Therefore, it is the purpose of this site to define who Thomas Nast was, what his politics were, his general philosophies and determine what exactly was his beef with the Irish and the Catholics? How did he treat other minority or immigrant groups? Scholars and students of Thomas Nast will generally agree he was a product of his time. He adopted and practiced a new form of Republicanism under the leadership of Abraham Lincoln and advocated toleration for all races and creeds. When Nast called out the Irish or the Catholics, he did so to protest specific behaviors or practices that he felt were an abuse of power or ran hypocritical of American democratic ideals, which Nast felt were best served under the auspices of the new Republican Party, led by his hero, Abraham Lincoln.

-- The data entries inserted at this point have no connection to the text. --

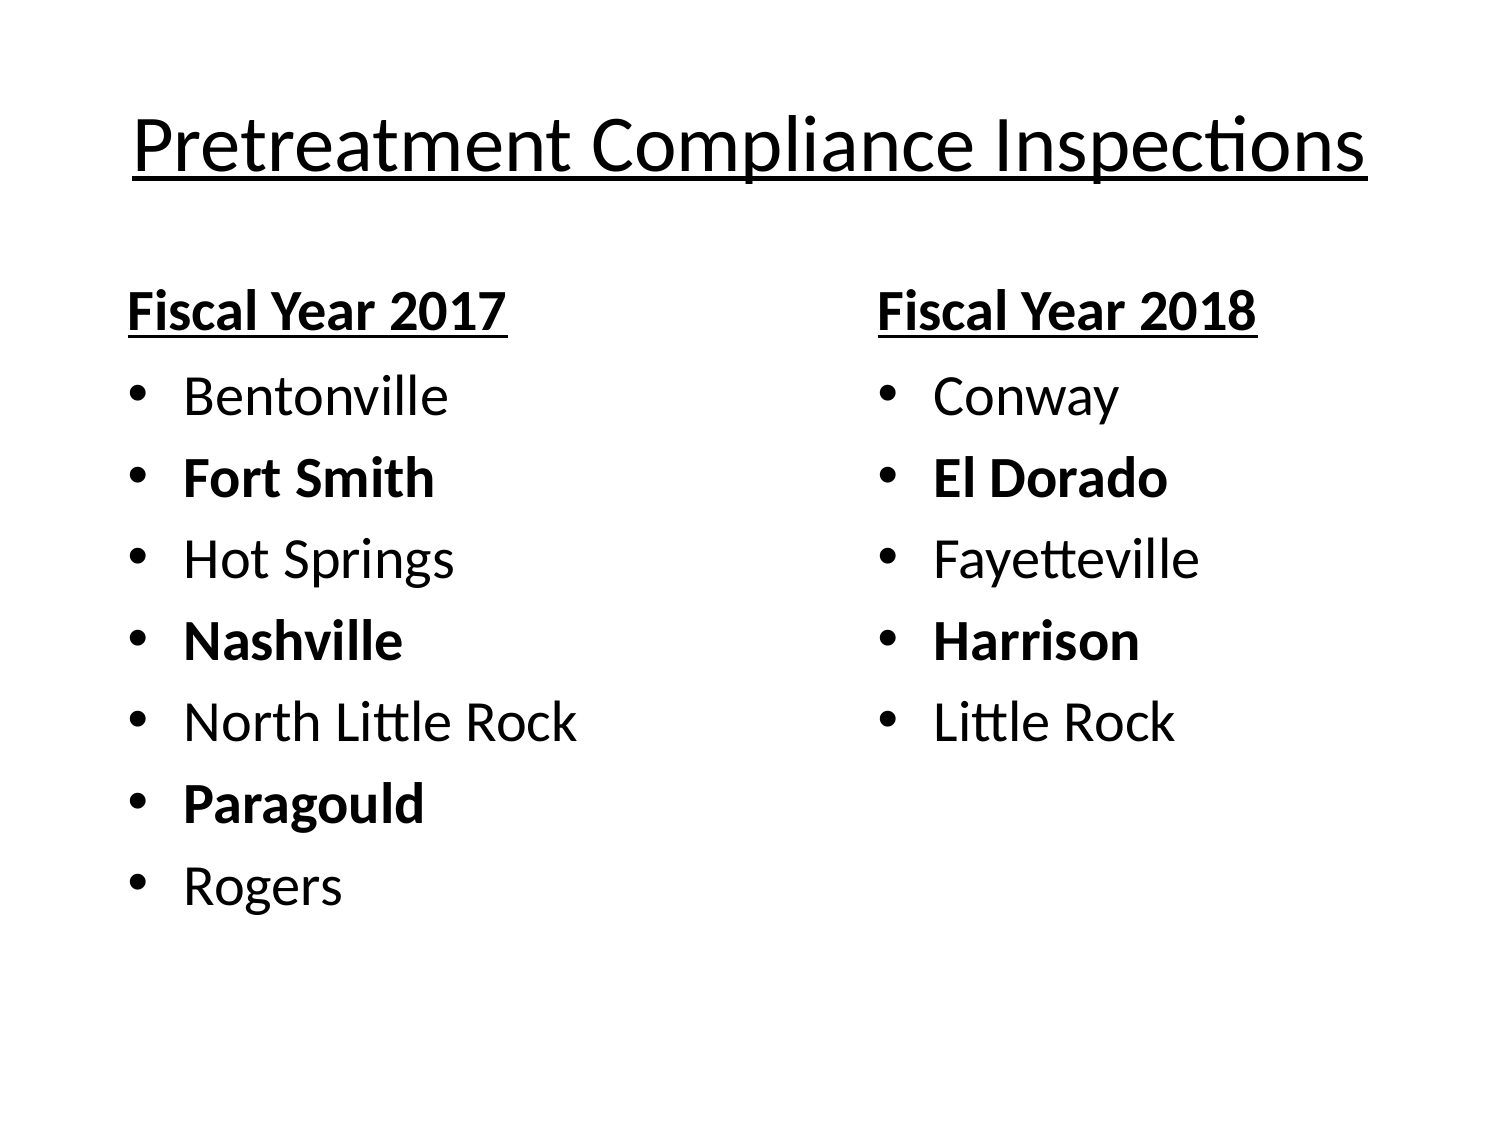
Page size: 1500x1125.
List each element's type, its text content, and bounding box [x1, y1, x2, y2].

list Fiscal Year 2017 [112, 275, 776, 350]
list Conway El Dorado Fayetteville Harrison Little Rock [862, 350, 1413, 975]
list Fiscal Year 2018 [862, 275, 1438, 350]
title Pretreatment Compliance Inspections [75, 45, 1425, 233]
list Bentonville Fort Smith Hot Springs Nashville North Little Rock Paragould Rogers [112, 350, 776, 963]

Us vs. them politics played a huge role. In Nast’s world, Irish and Catholics were inexorably intertwined with William Meager Tweed, the Tammany Hall Sachem or “Boss” who ran a corrupt “Ring” in New York City. Tweed was a Scots Irish Presbyterian, and as a younger man, no admirer of Irish Catholics. All of that changed when Tweed quickly figured out the political value of this massive immigrant population. Tweed cultivated the allegiance of the Irish and the Roman Catholic Church for expedient political reasons. In the view of many at the time, especially for the Republican Protestant ruling elite,* Tweed’s arrangement was a malodorous quid pro quo – votes for favors. That the Irish allowed themselves to be so manipulated by Tweed and how a particular church grew and benefited directly as a result of Tweed’s support with public funds lie at the heart of Nast’s ink and ire.
I maintain that Thomas Nast did not have a fundamental problem with the Irish or with Catholics. His family faith was Catholic! Nast was consistent in calling out corruption and hypocrisy wherever he saw it emerge. I will demonstrate that the Anglo-American (insert Protestant) prevailing view of the Irish as a lower form of humanity, was indeed quite common and well-established in the consciousness of everyday Americans long before Nast set foot in New York City as a six-year old immigrant.

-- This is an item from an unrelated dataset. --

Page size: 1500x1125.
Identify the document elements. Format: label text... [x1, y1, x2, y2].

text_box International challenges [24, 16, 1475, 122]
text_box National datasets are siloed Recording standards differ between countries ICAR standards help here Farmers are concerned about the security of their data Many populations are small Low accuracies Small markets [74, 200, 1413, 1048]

Nast was raised in an environment and had the talent to visually articulate how typical Americana felt about the Irish. Knobel’s Paddy and the Republic is an excellent source for background and he establishes how prevalent anti-Irish sentiment was in America. Had it not been for their political alliances,which in Nast’s view involved stolen elections and misappropriated public funds, there would be little reasons for Nast to attack the Irish Catholics. His pen would turn on anyone, or any group, who he felt had abandoned principles or moral code. This blog will take a look at Nast’s use of symbols and stereotypes and seek to explain, rather than excuse, their employment in his work and commentary. Everything Nast drew was executed with deep conviction. One may not agree with Nast’s conclusions, but those who are informed of his life and times find it difficult to question the well of integrity and consistency from with which Thomas Nast drew his creative inspiration.

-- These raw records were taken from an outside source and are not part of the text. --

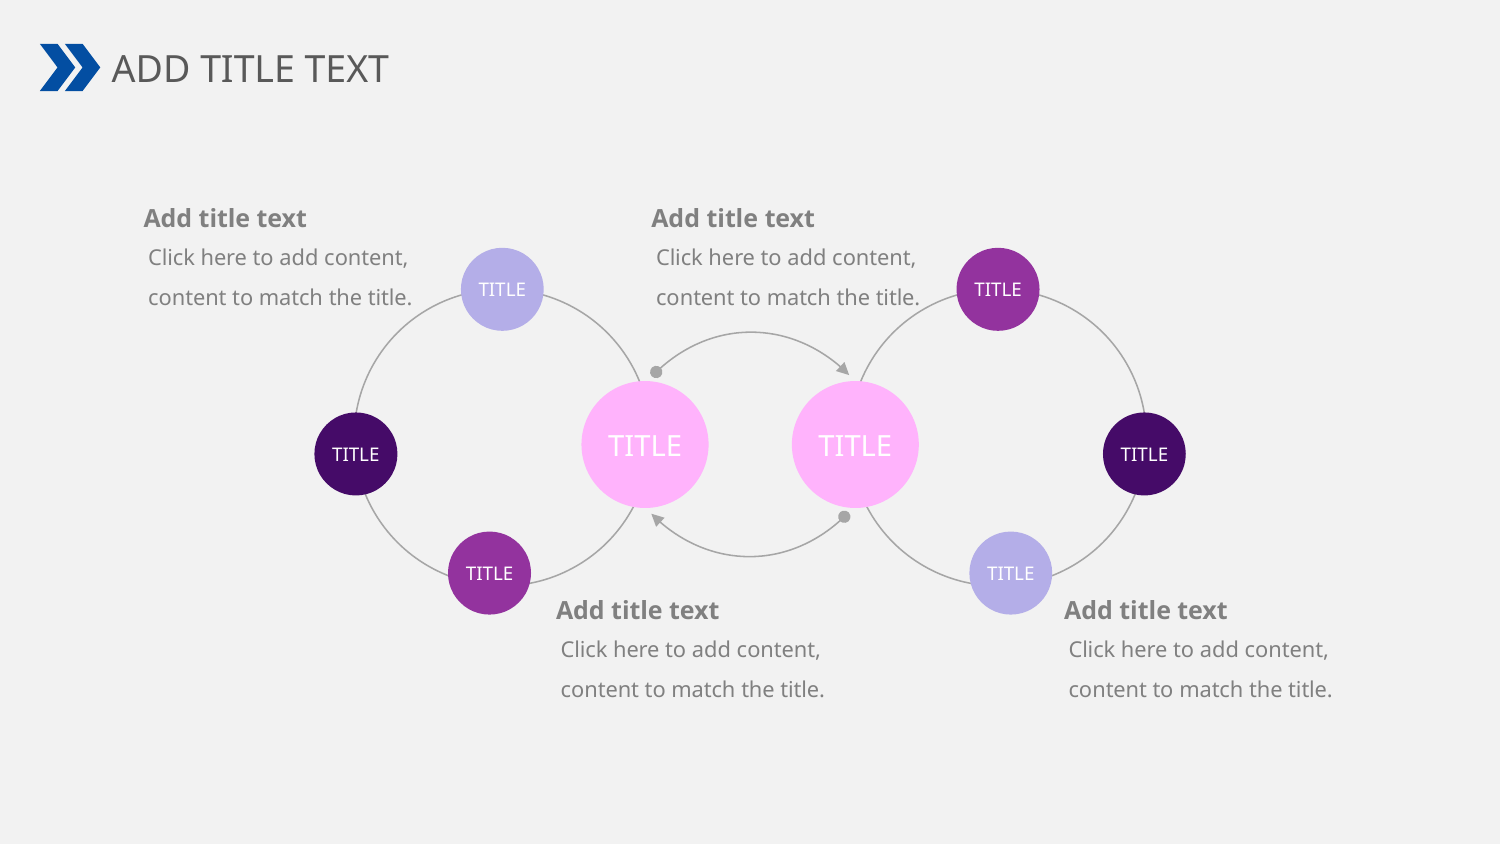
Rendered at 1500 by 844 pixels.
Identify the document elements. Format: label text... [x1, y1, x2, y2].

text_box Click here to add content, content to match the title. [549, 617, 847, 707]
text_box TITLE [969, 531, 1053, 615]
text_box Click here to add content, content to match the title. [137, 225, 434, 315]
text_box Add title text [1053, 589, 1239, 630]
text_box [356, 295, 640, 584]
text_box TITLE [791, 381, 919, 508]
text_box [651, 418, 851, 557]
text_box Click here to add content, content to match the title. [645, 225, 942, 315]
text_box Add title text [132, 197, 319, 238]
text_box TITLE [581, 381, 709, 508]
text_box TITLE [1102, 412, 1186, 496]
text_box [860, 295, 1145, 584]
text_box Add title text [545, 589, 731, 630]
text_box TITLE [447, 531, 532, 615]
text_box TITLE [956, 247, 1040, 331]
text_box TITLE [314, 412, 398, 496]
text_box [650, 332, 850, 446]
text_box TITLE [460, 247, 544, 331]
text_box Add title text [640, 197, 826, 238]
text_box Click here to add content, content to match the title. [1057, 617, 1355, 707]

*It’s hard to deny that until the great Irish famine migration poured into he United States, the vast majority of Americans were white, Euro-centric and Protestant. Protestant-Americans were the ruling class, the elite class, the established class and if you will the definers of America. Catholics and Jews were here also, but were a distinct minority, settling in regions or social pockets where they were more or less left alone. By sheer numbers and force of conviction, it fell to the Protestants, covering the nation under a diverse umbrella of Quakers, Methodists, Presbyterians, Congregationalists, Lutherans, Episcopalians, Baptists, etcetera, to define and establish the American identity, culture and governance. They’ve been called White Anglo Saxon Protestants or WASPS. I prefer the term Anglo-American or Eurocentric-American and will use those terms more often than not to refer to the establishment, the elite, society in general, who was in charge with the day-to-day concerns of conducting business in America.